Location: India, US, Canada (Vancouver/Toronto)
Flexday invites AI/Machine Learning/ NLP researchers, hobbyists and thought leaders to join our research and development team.
We are seeking a data scientist who is skilled and interested in developing cutting-edge AI-driven solutions for real-world problems. The ideal candidate will be equally comfortable with theoretical reasoning, software engineering, and collaborating with others. Note that this is not a managerial role, and requires extensive hands-on engineering and data analysis work.
- Own the end-to-end development of ML products: from collecting requirements from business stakeholders to deploying and maintaining production models.
- Contribute to the design of highly scalable machine learning (ML) workflows that comply with software engineering best practices.
- Contribute to improving the quality of existing ML products.
- Communicate with business stakeholders and technical teams, and write and maintain documents for different kinds of audiences.
- Collaborate with other data scientists and ML engineers.
- Supervise interns, including planning and regular guidance.

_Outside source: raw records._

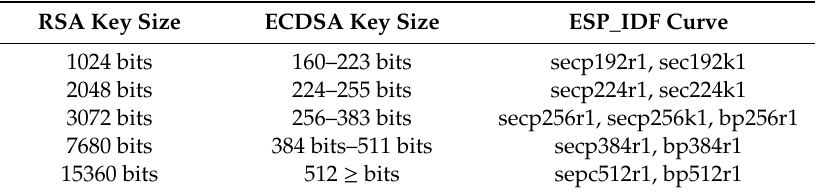
Table 2. Comparison of key size in Rivest, Shamir, and Adleman (RSA) and Elliptic Curve Digital Signature Algorithm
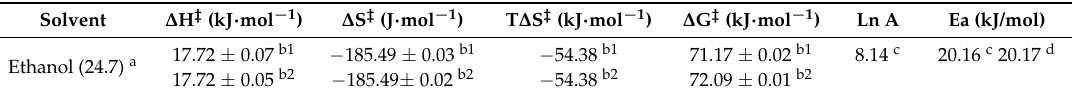
Table 3. Activation parameters for the reaction between compounds TPP, DMAD and MA measured in the solvent ethanol.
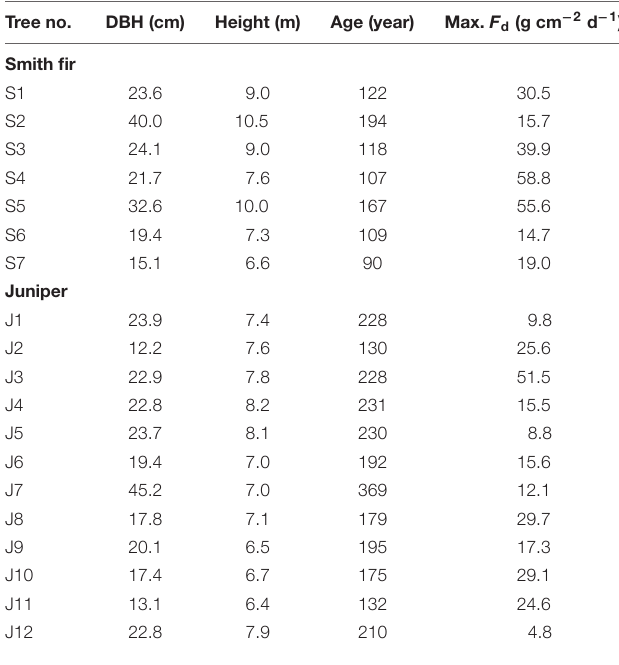
TABLE 1 | Diameter at breast height (DBH), tree height, tree age, and maximum daily sap flow (Max. F d ) observed during the monitoring period of 2012. Tree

- Keep up to date with the latest ML research and technical skills.
- Be able to deliver and iterate within constrained timeframes.
- Be comfortable communicating regularly while working remotely in a distributed team.
- Excellent knowledge of ML, especially Natural Language Processing (NLP) or computer vision.
- Strong knowledge (at least 5 years) of Python.
- Strong knowledge (at least 3 years) of ML frameworks and libraries, particularly, PyTorch and scikit-learn.
- Good knowledge of ML Ops processes and technologies.
- Good knowledge of cloud infrastructures such as Azure, AWS, or GCP.
- Good knowledge of *nix systems, including working with *nix commands.
- Basic knowledge of working with relational databases and SQL.
- Experience with performance-driven design.
- Excellent verbal and written English communication skills.
- Masters or PhD in a quantitative discipline.
NB: Flexday promotes a flexible work model supporting a blend of in-office, remote, and on-the-go work styles as per employee convenience.